Introduction:
I'm working with heart rate data. IBI (InterBeat Interval) is defined as the time period between any two consecutive heart beat and is usually measured in millisecond. I have followed a subject for 6 days and using a device, I have all his IBI measures. My dataset has about 450,000 IBI measure. The device I'm using to measure IBI's is not 100% accurate. Therefore, I may get IBI measures that our out of range and are not consistent with previous and future measures. Consider the data of: 1500,580, 590, 570, 580, 1450, 560, 590, ... for sure, 1450 is an outlier.
Question:
I'm trying to find a reasonable way to:
- Detect outliers (like 1500, 1450 in the example above)

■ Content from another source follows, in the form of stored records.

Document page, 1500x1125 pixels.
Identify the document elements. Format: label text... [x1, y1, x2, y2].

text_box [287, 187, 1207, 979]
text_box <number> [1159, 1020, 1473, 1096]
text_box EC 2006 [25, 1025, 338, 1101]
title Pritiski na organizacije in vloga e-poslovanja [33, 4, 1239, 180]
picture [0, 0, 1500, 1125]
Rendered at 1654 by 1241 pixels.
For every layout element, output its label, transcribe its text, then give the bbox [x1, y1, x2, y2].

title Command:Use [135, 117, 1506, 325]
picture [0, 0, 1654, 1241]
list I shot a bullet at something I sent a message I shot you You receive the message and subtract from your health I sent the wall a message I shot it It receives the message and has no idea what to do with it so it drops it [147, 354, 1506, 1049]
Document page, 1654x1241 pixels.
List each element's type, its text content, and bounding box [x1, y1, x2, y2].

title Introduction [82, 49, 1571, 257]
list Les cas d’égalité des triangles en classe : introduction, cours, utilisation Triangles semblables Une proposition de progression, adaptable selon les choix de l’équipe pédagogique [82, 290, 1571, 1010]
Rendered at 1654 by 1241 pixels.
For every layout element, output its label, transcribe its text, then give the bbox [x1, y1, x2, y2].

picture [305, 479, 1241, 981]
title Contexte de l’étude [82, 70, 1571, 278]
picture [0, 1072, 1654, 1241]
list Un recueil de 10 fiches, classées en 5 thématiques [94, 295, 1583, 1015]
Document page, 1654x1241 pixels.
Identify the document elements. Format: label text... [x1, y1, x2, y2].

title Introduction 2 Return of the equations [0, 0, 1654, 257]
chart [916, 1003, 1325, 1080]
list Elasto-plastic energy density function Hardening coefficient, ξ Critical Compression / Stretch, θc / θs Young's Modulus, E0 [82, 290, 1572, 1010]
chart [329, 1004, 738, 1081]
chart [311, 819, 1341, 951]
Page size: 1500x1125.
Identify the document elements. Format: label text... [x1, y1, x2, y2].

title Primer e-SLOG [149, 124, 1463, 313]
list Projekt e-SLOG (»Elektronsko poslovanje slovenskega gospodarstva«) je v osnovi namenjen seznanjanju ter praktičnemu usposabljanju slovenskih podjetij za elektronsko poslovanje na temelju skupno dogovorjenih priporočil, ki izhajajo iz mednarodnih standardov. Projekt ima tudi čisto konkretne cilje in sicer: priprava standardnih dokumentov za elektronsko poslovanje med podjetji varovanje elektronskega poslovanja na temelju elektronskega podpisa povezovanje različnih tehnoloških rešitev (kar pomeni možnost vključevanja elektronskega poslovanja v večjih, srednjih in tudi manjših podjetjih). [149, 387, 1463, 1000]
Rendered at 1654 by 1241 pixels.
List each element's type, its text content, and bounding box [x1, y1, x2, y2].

- Impute a reasonable value for detected outliers
What I have done so far:
My idea is to fit a cubic natural spline to the data. Then, any point outside of the 95% confidence interval around the N.S. fit, is considered as outlier. I can then impute for the outliers by using the fitted value from the N.S. fit.
Issue:
Consider the data above, the outliers 1500 and 1450 have substantial effect on the N.S fit. They might even cause the true values right next to them (580, 590, …) being marked as outlier. This means that even those values are valid, they need to be imputed with fitted value which in case are lot larger than those valid values.
How can I solve the issue above?
Is it reasonable to first fit an initial N.S. fit and mark all outliers. Then, fit a secondary N.S. (natural spline) fit with all outliers excluded from the dataset and use this secondary fit to impute for outliers?
Would you have any better idea?
Thanks a lot for your help. I believe this message can initiate a very good discussion on outlier detection/imputation methods.
Best Answer
I think it would be better to justify an outlier rule on something other than statistics; or, at least, something other than statistics alone.
We know a lot about heart beats. Use that knowledge to generate a rule. You say your device is not 100% accurate - well, no device is. But what is known about the inaccuracies of the device you are using?
If values are not impossible or demonstrably erroneous, don't exclude them just because they are unusual. Investigate them. Unless the device sometimes spews out random numbers (e.g. it reports 1500 instead of 250) , the numbers you get reflect reality, by throwing them out you are losing information and distorting the data.
You can, however, use statistical methods that work with fat-tailed distributions.